┌──

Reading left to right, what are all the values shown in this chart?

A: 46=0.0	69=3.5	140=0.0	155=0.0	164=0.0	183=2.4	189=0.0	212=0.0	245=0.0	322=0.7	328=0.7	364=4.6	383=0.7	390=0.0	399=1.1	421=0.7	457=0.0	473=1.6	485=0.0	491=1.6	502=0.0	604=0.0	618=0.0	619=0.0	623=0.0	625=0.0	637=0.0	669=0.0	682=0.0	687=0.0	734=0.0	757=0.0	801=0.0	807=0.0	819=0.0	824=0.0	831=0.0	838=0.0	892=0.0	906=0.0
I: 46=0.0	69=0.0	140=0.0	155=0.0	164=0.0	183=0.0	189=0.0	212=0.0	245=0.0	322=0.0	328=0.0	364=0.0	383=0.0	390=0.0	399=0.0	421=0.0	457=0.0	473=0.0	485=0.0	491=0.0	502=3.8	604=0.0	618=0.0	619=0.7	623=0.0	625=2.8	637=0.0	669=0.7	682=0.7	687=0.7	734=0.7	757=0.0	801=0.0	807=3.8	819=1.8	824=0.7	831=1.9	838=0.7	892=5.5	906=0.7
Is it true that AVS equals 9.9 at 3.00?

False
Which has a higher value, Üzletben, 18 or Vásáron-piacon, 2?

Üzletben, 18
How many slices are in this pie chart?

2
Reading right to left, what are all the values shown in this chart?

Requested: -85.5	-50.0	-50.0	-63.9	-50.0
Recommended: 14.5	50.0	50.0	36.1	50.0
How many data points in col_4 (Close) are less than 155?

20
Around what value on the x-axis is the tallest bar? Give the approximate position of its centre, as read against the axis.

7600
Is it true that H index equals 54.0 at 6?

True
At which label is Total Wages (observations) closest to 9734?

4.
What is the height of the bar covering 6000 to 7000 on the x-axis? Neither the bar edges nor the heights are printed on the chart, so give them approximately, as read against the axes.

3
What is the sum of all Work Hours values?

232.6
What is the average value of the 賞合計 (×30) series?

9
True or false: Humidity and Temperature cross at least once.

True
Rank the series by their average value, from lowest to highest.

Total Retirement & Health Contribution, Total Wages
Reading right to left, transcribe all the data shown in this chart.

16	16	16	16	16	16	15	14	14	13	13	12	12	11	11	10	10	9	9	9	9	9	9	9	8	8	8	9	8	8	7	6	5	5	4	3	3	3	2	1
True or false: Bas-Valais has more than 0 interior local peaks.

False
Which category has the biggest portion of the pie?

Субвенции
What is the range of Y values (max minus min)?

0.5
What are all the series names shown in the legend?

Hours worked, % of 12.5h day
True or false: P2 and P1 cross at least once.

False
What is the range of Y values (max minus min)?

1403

└──

(TASK ITEM)
Pull out each line of the material above that contains the word "this". Letter case matters.

(TASK ANSWER)
Reading left to right, what are all the values shown in this chart?
How many slices are in this pie chart?
Reading right to left, what are all the values shown in this chart?
Reading right to left, transcribe all the data shown in this chart.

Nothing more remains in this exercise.